So you’re green with envy seeing others lounging on the beach or strolling through old towns? A nice, long holiday requires a long vacation and a hefty wallet, but everyone can stick to the resolution of travelling more – all you need to do is learn how to travel cheaper. When looking for tickets, pick the option budget and be surprised – a good deal can take you to mighty Budapest, stylish Warsaw or exotic Tbilisi.
First of all, don’t fear off-season travel. Stay at hostels, instead of Airbnbs and hotels.
Think about it – what you need is a shower and a bed, as you’ll be spending most of the day exploring your destination.
Hostelworld is a great site for booking accommodation. A hostel does not necessarily mean bunks beds; private rooms are available too. The huge common rooms are their best feature – you can meet fellow travellers there and find new friends for life!
Make sure to chat with the others; they are also there because they don’t want to break the bank. You might get tips about a fantastic restaurant or a museum with free entrance this weekend. The accommodation fee might not include a towel, but that’s nothing to worry about.
Invest in a microfiber towel – it takes up little space and dries very quickly.
You can take it to the beach, and you won’t have to carry a dripping mess in your bag as the towel really dries in a jiffy. Plus, hostels serve breakfast too! Nothing too fancy, but muesli with milk works, doesn’t it? It’ll give you loads of energy for a lengthy ramble.
Avoid having meals near landmarks favoured by tourists – that can be an expensive trap.
Put on comfy shoes, shove a map in your bag and give in to curiosity – wander along tiny streets, discover attractions you won’t find in travel guides and stumble upon cafes that the locals love. Souvenirs are overrated too.
Don’t buy magnets and other trinkets – take photos instead and collect memories.
And learn to haggle! Worst case scenario – they’ll say no, but you might get lucky.
Avoid taxis on holidays – take the time to understand the public transportation system or rent a bike.
You’ll get closer to the city in no time.
Travel with a backpack that fits in the cabin.
Do you really need five t-shirts? Instead, just take two and wash them once. The bigger your bag, the more difficult getting onto a bus is, and the fewer steps you’ll be able to take. Make sure to note which items of clothing went unused – next time, leave them at home.
This rule does not apply to the first aid kit and medicine – health is always a top priority.
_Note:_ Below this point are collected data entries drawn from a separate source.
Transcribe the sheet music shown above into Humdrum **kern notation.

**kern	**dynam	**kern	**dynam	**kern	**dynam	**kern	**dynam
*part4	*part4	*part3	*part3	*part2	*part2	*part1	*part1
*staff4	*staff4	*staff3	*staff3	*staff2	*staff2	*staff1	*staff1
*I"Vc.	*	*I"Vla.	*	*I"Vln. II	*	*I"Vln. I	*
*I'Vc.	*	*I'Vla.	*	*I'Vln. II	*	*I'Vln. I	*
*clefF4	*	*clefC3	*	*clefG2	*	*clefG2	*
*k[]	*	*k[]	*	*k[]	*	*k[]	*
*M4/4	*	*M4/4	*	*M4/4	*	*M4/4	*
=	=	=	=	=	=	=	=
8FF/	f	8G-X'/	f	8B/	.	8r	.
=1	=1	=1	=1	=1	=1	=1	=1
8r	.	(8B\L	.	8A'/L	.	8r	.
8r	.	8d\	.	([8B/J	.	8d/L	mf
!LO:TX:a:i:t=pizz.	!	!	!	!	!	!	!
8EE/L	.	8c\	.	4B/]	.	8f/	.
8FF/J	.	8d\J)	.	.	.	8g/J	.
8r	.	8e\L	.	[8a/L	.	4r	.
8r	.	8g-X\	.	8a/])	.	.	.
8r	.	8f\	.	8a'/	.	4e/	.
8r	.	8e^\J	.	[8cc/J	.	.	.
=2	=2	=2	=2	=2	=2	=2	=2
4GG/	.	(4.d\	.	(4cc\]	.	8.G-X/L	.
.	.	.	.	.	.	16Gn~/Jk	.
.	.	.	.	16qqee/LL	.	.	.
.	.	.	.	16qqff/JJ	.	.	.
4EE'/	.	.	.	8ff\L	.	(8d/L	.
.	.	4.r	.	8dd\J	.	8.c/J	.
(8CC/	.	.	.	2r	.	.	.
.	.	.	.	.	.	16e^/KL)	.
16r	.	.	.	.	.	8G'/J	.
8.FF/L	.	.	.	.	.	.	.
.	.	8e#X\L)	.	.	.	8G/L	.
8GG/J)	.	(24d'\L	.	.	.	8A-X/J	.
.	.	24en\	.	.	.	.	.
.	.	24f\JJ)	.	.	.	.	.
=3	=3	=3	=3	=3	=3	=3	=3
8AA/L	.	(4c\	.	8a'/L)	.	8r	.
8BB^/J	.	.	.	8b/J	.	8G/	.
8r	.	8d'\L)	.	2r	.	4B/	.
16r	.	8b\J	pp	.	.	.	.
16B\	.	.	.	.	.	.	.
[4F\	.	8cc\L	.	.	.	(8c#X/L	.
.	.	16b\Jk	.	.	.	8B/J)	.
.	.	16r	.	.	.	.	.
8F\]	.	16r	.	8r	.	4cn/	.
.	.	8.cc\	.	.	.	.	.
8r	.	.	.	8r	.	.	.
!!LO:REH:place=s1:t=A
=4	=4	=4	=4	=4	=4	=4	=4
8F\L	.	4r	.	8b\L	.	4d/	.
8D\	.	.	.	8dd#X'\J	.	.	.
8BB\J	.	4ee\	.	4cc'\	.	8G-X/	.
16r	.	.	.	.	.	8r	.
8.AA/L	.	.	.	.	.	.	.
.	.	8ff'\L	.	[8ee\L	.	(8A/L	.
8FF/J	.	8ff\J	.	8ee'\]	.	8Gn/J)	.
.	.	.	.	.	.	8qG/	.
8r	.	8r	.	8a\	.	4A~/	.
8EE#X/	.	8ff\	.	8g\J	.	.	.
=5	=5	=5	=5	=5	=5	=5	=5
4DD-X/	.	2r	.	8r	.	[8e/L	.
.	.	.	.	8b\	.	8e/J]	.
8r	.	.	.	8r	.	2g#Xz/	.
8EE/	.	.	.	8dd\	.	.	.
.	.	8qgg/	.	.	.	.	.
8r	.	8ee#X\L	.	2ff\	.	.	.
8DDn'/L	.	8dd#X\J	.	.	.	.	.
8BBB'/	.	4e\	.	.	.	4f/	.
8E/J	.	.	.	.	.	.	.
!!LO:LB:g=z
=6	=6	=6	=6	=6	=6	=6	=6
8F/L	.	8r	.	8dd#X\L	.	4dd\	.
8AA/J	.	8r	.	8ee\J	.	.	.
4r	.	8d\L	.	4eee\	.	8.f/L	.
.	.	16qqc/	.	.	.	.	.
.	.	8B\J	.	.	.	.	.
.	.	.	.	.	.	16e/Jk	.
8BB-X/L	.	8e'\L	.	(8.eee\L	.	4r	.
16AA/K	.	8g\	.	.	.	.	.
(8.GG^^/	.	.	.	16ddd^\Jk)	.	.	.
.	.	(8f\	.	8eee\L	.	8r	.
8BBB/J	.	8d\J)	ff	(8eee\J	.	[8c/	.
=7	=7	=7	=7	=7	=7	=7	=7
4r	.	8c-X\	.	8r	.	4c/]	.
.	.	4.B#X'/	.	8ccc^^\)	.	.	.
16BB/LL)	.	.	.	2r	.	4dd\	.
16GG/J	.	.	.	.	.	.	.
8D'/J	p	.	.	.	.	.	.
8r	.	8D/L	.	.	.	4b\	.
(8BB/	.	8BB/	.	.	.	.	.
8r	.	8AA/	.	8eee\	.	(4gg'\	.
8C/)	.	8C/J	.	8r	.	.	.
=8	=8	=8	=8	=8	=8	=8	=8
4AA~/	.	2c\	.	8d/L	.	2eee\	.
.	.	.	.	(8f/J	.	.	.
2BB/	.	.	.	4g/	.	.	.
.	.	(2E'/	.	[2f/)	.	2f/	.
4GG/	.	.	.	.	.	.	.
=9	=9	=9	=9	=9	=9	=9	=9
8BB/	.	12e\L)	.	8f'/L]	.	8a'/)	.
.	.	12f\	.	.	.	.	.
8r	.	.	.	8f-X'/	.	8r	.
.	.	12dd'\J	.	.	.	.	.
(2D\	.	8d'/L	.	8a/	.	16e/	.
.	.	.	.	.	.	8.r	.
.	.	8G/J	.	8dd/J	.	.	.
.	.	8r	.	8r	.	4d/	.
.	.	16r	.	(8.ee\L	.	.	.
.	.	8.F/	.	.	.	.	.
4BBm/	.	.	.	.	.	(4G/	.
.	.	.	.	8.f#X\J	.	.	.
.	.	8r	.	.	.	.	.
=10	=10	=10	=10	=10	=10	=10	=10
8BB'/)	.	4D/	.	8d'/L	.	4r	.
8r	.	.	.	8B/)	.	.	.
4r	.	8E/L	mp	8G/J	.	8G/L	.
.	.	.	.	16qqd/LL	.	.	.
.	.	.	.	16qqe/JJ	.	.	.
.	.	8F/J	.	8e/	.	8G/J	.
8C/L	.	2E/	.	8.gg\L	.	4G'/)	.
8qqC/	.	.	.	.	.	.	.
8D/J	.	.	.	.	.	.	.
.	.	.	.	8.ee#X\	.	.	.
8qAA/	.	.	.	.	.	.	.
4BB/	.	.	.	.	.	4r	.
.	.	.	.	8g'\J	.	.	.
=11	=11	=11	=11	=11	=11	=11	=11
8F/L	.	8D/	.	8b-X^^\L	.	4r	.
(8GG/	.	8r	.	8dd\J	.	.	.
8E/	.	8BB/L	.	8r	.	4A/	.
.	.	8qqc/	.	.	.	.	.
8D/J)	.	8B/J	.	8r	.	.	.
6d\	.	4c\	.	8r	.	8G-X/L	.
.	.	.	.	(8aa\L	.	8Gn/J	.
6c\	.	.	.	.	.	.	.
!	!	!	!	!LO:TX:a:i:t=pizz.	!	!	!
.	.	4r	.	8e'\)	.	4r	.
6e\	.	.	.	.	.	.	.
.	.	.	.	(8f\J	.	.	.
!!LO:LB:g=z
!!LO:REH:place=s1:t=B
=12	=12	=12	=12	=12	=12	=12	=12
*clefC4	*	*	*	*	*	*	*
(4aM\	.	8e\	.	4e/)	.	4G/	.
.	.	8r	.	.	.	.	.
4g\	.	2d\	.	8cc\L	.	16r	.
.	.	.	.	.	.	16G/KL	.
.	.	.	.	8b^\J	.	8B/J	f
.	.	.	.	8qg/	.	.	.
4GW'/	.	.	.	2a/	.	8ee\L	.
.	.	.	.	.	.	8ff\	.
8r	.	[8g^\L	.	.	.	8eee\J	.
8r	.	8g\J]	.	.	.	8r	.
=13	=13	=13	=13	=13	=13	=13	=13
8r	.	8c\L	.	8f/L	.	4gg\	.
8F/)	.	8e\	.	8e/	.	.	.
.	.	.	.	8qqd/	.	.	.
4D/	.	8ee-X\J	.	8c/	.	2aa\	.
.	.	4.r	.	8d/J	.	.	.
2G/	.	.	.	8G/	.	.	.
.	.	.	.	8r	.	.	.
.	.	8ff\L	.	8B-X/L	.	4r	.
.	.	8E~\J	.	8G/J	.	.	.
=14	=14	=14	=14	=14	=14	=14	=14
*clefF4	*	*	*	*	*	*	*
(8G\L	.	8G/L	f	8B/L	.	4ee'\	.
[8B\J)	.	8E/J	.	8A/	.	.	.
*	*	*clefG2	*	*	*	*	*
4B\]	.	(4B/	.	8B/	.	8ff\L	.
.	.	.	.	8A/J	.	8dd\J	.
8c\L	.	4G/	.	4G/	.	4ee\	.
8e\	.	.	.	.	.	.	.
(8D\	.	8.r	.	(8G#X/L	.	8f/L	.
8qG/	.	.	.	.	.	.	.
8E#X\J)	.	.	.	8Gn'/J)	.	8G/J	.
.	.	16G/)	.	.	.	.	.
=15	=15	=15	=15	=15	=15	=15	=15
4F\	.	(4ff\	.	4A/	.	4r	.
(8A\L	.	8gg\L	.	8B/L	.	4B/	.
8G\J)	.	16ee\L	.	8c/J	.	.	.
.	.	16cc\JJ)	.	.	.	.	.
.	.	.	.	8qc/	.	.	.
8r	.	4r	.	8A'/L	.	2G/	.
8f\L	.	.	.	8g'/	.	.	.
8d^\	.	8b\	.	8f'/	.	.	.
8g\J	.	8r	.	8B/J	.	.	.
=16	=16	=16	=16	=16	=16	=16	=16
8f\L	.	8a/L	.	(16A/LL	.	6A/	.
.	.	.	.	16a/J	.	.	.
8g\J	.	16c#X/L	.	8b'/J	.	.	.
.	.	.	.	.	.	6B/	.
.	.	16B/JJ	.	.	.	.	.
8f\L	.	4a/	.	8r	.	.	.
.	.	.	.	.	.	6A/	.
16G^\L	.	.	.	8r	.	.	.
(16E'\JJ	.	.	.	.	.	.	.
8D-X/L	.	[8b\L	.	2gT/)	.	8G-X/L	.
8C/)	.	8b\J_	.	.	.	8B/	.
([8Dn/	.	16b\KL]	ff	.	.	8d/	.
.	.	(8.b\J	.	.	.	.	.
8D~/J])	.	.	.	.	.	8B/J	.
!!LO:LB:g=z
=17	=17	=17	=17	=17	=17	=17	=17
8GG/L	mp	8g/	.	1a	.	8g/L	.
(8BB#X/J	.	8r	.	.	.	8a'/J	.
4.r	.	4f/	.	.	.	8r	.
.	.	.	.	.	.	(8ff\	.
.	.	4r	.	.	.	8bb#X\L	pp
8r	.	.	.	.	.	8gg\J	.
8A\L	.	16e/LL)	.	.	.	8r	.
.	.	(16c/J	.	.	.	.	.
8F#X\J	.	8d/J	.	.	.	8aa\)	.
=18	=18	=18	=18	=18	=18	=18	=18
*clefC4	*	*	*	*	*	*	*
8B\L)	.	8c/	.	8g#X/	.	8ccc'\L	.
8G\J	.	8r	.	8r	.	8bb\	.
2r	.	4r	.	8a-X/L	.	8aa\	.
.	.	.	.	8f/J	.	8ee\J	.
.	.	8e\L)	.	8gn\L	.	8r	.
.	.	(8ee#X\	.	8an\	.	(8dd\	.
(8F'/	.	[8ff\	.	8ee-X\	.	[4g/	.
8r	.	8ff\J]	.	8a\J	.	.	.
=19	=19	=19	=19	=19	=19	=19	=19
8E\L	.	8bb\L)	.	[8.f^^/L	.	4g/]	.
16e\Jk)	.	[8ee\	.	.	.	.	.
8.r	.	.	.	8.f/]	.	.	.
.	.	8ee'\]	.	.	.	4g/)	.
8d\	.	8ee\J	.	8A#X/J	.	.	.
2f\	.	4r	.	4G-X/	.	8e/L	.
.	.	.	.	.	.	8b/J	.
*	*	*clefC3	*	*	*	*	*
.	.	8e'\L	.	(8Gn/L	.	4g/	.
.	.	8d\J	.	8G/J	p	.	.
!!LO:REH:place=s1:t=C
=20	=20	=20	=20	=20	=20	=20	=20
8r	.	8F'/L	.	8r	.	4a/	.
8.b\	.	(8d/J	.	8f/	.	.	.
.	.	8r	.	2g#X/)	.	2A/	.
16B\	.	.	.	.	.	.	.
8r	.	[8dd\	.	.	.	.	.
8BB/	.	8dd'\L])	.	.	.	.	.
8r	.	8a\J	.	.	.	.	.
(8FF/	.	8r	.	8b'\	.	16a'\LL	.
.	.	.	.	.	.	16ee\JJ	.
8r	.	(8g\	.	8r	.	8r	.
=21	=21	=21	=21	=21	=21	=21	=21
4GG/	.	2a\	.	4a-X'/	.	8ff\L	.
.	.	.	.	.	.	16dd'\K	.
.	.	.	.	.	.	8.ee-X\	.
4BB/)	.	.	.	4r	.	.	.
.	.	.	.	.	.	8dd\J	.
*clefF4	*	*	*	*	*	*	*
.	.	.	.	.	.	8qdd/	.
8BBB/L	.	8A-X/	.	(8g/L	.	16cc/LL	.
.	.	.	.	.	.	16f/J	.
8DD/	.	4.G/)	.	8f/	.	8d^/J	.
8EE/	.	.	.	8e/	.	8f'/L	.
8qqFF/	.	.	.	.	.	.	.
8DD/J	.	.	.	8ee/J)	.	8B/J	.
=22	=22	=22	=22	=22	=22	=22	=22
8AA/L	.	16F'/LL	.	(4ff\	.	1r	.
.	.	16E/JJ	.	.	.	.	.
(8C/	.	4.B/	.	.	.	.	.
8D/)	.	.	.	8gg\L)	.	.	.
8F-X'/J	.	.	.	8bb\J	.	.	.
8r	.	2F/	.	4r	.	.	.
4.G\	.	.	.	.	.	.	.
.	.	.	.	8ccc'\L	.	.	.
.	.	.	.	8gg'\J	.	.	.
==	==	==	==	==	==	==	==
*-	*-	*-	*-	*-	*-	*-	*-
Make sure to have a water bottle with you and refill it at cafes or drinking water fountains, which are free of charge.
Travelling in groups and sharing expenses can save money, and it’s more fun!
Norway and Iceland may seem very expensive if you need to cover everything solo; renting a car and cooking together will make the trip less pricy.
If you’re ready for a nice drink, look for happy hours.
For sure, there is a bar behind the corner selling two drinks for the price of one. While tourists have besieged the landmarks in the city, hop on a bus and explore the nearby nature; plus, nature trails usually do not cost a thing! All you need is appropriate attire and a wish to move your body.
Do your homework to learn what is available free of charge.
In many cities, you can join free guided tours; just note that it’s polite to leave a tip at the end. Many smaller museums are open to budget-conscious travellers. For instance, in Berlin and London a week won’t be enough to visit all of them. Explore city parks, enjoy free live music at bars, visit churches and don’t feel bad about not being able to see everything – you can always come back, after all.